● **TASK BRIEF**
Edit the data between the lines holding "RotatingBanner JS插件 v1.1.1" and "增加参数：圆点高亮li的样式名", inclusive, so that each "RotatingBanner_obj" becomes "bannerOptions" and everything else stays unchanged.

Stored data entries:
<<<<

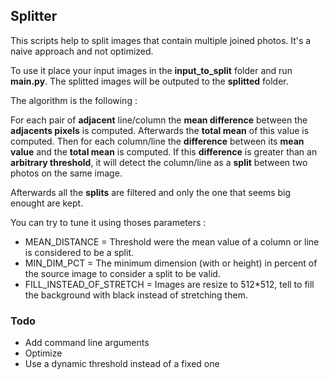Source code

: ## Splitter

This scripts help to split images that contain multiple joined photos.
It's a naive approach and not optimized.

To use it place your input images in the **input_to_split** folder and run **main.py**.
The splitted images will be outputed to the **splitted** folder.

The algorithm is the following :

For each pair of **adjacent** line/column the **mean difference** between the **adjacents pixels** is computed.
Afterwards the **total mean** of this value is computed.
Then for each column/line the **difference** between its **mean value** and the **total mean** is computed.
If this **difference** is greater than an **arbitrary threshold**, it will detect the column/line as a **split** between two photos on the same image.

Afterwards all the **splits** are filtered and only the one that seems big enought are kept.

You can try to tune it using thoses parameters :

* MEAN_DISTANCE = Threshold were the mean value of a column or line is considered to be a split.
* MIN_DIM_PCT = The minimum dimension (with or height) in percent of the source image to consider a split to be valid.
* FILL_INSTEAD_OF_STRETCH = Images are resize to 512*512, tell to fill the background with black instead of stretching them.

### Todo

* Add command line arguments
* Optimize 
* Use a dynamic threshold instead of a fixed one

>>>>
<<<<

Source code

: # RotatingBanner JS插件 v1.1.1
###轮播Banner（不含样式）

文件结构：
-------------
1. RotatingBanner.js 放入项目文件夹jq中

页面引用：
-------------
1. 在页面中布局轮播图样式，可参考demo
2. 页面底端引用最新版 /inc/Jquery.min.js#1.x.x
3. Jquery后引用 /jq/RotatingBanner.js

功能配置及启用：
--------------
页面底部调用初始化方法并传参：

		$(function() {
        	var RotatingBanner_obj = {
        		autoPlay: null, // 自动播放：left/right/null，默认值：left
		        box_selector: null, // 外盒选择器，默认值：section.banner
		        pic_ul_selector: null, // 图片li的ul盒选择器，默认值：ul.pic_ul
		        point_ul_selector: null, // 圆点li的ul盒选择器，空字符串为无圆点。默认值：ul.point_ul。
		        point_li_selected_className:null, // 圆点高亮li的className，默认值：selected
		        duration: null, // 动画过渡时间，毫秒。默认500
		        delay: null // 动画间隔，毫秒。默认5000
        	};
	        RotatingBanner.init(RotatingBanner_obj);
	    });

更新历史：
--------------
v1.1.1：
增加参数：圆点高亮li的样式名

>>>>

● **FINISHED TASK**
: # RotatingBanner JS插件 v1.1.1
###轮播Banner（不含样式）

文件结构：
-------------
1. RotatingBanner.js 放入项目文件夹jq中

页面引用：
-------------
1. 在页面中布局轮播图样式，可参考demo
2. 页面底端引用最新版 /inc/Jquery.min.js#1.x.x
3. Jquery后引用 /jq/RotatingBanner.js

功能配置及启用：
--------------
页面底部调用初始化方法并传参：

		$(function() {
        	var bannerOptions = {
        		autoPlay: null, // 自动播放：left/right/null，默认值：left
		        box_selector: null, // 外盒选择器，默认值：section.banner
		        pic_ul_selector: null, // 图片li的ul盒选择器，默认值：ul.pic_ul
		        point_ul_selector: null, // 圆点li的ul盒选择器，空字符串为无圆点。默认值：ul.point_ul。
		        point_li_selected_className:null, // 圆点高亮li的className，默认值：selected
		        duration: null, // 动画过渡时间，毫秒。默认500
		        delay: null // 动画间隔，毫秒。默认5000
        	};
	        RotatingBanner.init(bannerOptions);
	    });

更新历史：
--------------
v1.1.1：
增加参数：圆点高亮li的样式名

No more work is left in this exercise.